## Brief
Start to finish, return the listing exactly as written.

....

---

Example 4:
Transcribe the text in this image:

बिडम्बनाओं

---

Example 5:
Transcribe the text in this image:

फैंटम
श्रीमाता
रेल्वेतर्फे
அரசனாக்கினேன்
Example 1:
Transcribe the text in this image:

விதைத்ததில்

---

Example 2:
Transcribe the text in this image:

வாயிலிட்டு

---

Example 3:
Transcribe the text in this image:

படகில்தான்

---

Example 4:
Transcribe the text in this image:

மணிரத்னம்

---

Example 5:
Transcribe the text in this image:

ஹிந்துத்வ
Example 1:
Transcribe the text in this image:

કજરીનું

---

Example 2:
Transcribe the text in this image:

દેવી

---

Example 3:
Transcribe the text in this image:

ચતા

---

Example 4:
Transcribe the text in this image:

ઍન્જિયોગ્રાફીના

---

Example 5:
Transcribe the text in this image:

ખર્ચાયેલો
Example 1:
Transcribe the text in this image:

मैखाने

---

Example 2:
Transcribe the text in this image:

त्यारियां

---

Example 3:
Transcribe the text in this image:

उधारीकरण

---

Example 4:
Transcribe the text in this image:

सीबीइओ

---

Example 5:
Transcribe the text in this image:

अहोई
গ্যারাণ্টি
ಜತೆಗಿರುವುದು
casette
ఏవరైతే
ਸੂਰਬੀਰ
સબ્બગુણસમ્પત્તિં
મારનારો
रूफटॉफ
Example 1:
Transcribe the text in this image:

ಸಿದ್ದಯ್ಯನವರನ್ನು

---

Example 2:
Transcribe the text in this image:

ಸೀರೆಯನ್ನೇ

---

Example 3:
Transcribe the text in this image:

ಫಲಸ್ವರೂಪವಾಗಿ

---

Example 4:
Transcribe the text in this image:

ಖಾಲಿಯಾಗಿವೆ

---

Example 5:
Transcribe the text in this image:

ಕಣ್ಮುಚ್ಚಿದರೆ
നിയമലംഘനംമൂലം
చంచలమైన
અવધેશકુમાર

....

## Result below
---

Example 4:
Transcribe the text in this image:

बिडम्बनाओं

---

Example 5:
Transcribe the text in this image:

फैंटम
श्रीमाता
रेल्वेतर्फे
அரசனாக்கினேன்
Example 1:
Transcribe the text in this image:

விதைத்ததில்

---

Example 2:
Transcribe the text in this image:

வாயிலிட்டு

---

Example 3:
Transcribe the text in this image:

படகில்தான்

---

Example 4:
Transcribe the text in this image:

மணிரத்னம்

---

Example 5:
Transcribe the text in this image:

ஹிந்துத்வ
Example 1:
Transcribe the text in this image:

કજરીનું

---

Example 2:
Transcribe the text in this image:

દેવી

---

Example 3:
Transcribe the text in this image:

ચતા

---

Example 4:
Transcribe the text in this image:

ઍન્જિયોગ્રાફીના

---

Example 5:
Transcribe the text in this image:

ખર્ચાયેલો
Example 1:
Transcribe the text in this image:

मैखाने

---

Example 2:
Transcribe the text in this image:

त्यारियां

---

Example 3:
Transcribe the text in this image:

उधारीकरण

---

Example 4:
Transcribe the text in this image:

सीबीइओ

---

Example 5:
Transcribe the text in this image:

अहोई
গ্যারাণ্টি
ಜತೆಗಿರುವುದು
casette
ఏవరైతే
ਸੂਰਬੀਰ
સબ્બગુણસમ્પત્તિં
મારનારો
रूफटॉफ
Example 1:
Transcribe the text in this image:

ಸಿದ್ದಯ್ಯನವರನ್ನು

---

Example 2:
Transcribe the text in this image:

ಸೀರೆಯನ್ನೇ

---

Example 3:
Transcribe the text in this image:

ಫಲಸ್ವರೂಪವಾಗಿ

---

Example 4:
Transcribe the text in this image:

ಖಾಲಿಯಾಗಿವೆ

---

Example 5:
Transcribe the text in this image:

ಕಣ್ಮುಚ್ಚಿದರೆ
നിയമലംഘനംമൂലം
చంచలమైన
અવધેશકુમાર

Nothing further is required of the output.